__Directions for this task__: All entries below are to be reproduced exactly.

__The data__:
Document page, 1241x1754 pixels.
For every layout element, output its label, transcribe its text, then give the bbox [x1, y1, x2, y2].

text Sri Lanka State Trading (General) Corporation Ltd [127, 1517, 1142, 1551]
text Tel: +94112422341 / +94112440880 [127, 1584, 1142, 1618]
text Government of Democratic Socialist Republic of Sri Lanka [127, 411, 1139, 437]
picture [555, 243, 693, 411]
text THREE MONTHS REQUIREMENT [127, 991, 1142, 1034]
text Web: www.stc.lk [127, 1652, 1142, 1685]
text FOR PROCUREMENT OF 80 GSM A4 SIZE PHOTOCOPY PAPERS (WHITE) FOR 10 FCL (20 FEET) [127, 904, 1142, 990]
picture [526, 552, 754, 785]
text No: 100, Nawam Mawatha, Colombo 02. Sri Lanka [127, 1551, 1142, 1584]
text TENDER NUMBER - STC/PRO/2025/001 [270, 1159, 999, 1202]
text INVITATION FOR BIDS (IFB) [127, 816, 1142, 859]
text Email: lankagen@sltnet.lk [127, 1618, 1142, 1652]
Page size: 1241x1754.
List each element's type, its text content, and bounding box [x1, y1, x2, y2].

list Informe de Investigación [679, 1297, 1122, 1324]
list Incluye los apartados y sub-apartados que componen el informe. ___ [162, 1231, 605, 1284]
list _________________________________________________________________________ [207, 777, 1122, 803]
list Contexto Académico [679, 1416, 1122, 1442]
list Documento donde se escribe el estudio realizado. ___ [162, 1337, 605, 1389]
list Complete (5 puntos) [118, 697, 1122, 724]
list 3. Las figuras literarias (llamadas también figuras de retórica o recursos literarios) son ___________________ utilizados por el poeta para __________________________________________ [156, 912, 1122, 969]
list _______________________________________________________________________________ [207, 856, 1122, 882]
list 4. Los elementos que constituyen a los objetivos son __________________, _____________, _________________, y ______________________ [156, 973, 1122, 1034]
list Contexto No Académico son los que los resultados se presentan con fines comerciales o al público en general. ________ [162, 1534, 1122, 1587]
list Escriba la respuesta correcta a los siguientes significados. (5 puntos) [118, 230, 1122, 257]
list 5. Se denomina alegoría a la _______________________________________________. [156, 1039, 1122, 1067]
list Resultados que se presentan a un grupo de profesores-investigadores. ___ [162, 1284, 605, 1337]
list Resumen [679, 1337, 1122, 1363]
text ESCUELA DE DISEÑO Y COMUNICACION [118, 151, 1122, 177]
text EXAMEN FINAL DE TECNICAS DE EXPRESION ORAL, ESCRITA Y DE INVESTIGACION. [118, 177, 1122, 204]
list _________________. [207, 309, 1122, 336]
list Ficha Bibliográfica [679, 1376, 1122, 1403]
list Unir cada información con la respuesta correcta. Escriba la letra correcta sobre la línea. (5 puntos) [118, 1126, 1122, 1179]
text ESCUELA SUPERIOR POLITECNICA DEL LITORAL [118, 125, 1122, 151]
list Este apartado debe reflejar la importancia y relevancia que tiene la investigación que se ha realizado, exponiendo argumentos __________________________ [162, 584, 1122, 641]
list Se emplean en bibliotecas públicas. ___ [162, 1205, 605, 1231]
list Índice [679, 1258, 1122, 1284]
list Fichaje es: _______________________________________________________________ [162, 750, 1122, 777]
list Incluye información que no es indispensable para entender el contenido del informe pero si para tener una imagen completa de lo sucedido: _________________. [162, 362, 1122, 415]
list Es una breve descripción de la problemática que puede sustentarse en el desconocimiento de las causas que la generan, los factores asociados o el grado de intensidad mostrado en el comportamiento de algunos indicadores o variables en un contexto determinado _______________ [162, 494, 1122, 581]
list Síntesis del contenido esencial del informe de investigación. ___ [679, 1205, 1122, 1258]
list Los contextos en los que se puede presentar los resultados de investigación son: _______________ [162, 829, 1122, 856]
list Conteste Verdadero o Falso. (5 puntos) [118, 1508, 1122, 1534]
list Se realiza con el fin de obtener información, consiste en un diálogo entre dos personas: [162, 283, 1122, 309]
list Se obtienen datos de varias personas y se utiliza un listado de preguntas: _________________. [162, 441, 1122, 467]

__Solution for this exercise__:
Document page, 1241x1754 pixels.
For every layout element, output its label, transcribe its text, then give the bbox [x1, y1, x2, y2].

text Sri Lanka State Trading (General) Corporation Ltd [127, 1517, 1142, 1551]
text Tel: +94112422341 / +94112440880 [127, 1584, 1142, 1618]
text Government of Democratic Socialist Republic of Sri Lanka [127, 411, 1139, 437]
picture [555, 243, 693, 411]
text THREE MONTHS REQUIREMENT [127, 991, 1142, 1034]
text Web: www.stc.lk [127, 1652, 1142, 1685]
text FOR PROCUREMENT OF 80 GSM A4 SIZE PHOTOCOPY PAPERS (WHITE) FOR 10 FCL (20 FEET) [127, 904, 1142, 990]
picture [526, 552, 754, 785]
text No: 100, Nawam Mawatha, Colombo 02. Sri Lanka [127, 1551, 1142, 1584]
text TENDER NUMBER - STC/PRO/2025/001 [270, 1159, 999, 1202]
text INVITATION FOR BIDS (IFB) [127, 816, 1142, 859]
text Email: lankagen@sltnet.lk [127, 1618, 1142, 1652]
Page size: 1241x1754.
List each element's type, its text content, and bounding box [x1, y1, x2, y2].

list Informe de Investigación [679, 1297, 1122, 1324]
list Incluye los apartados y sub-apartados que componen el informe. ___ [162, 1231, 605, 1284]
list _________________________________________________________________________ [207, 777, 1122, 803]
list Contexto Académico [679, 1416, 1122, 1442]
list Documento donde se escribe el estudio realizado. ___ [162, 1337, 605, 1389]
list Complete (5 puntos) [118, 697, 1122, 724]
list 3. Las figuras literarias (llamadas también figuras de retórica o recursos literarios) son ___________________ utilizados por el poeta para __________________________________________ [156, 912, 1122, 969]
list _______________________________________________________________________________ [207, 856, 1122, 882]
list 4. Los elementos que constituyen a los objetivos son __________________, _____________, _________________, y ______________________ [156, 973, 1122, 1034]
list Contexto No Académico son los que los resultados se presentan con fines comerciales o al público en general. ________ [162, 1534, 1122, 1587]
list Escriba la respuesta correcta a los siguientes significados. (5 puntos) [118, 230, 1122, 257]
list 5. Se denomina alegoría a la _______________________________________________. [156, 1039, 1122, 1067]
list Resultados que se presentan a un grupo de profesores-investigadores. ___ [162, 1284, 605, 1337]
list Resumen [679, 1337, 1122, 1363]
text ESCUELA DE DISEÑO Y COMUNICACION [118, 151, 1122, 177]
text EXAMEN FINAL DE TECNICAS DE EXPRESION ORAL, ESCRITA Y DE INVESTIGACION. [118, 177, 1122, 204]
list _________________. [207, 309, 1122, 336]
list Ficha Bibliográfica [679, 1376, 1122, 1403]
list Unir cada información con la respuesta correcta. Escriba la letra correcta sobre la línea. (5 puntos) [118, 1126, 1122, 1179]
text ESCUELA SUPERIOR POLITECNICA DEL LITORAL [118, 125, 1122, 151]
list Este apartado debe reflejar la importancia y relevancia que tiene la investigación que se ha realizado, exponiendo argumentos __________________________ [162, 584, 1122, 641]
list Se emplean en bibliotecas públicas. ___ [162, 1205, 605, 1231]
list Índice [679, 1258, 1122, 1284]
list Fichaje es: _______________________________________________________________ [162, 750, 1122, 777]
list Incluye información que no es indispensable para entender el contenido del informe pero si para tener una imagen completa de lo sucedido: _________________. [162, 362, 1122, 415]
list Es una breve descripción de la problemática que puede sustentarse en el desconocimiento de las causas que la generan, los factores asociados o el grado de intensidad mostrado en el comportamiento de algunos indicadores o variables en un contexto determinado _______________ [162, 494, 1122, 581]
list Síntesis del contenido esencial del informe de investigación. ___ [679, 1205, 1122, 1258]
list Los contextos en los que se puede presentar los resultados de investigación son: _______________ [162, 829, 1122, 856]
list Conteste Verdadero o Falso. (5 puntos) [118, 1508, 1122, 1534]
list Se realiza con el fin de obtener información, consiste en un diálogo entre dos personas: [162, 283, 1122, 309]
list Se obtienen datos de varias personas y se utiliza un listado de preguntas: _________________. [162, 441, 1122, 467]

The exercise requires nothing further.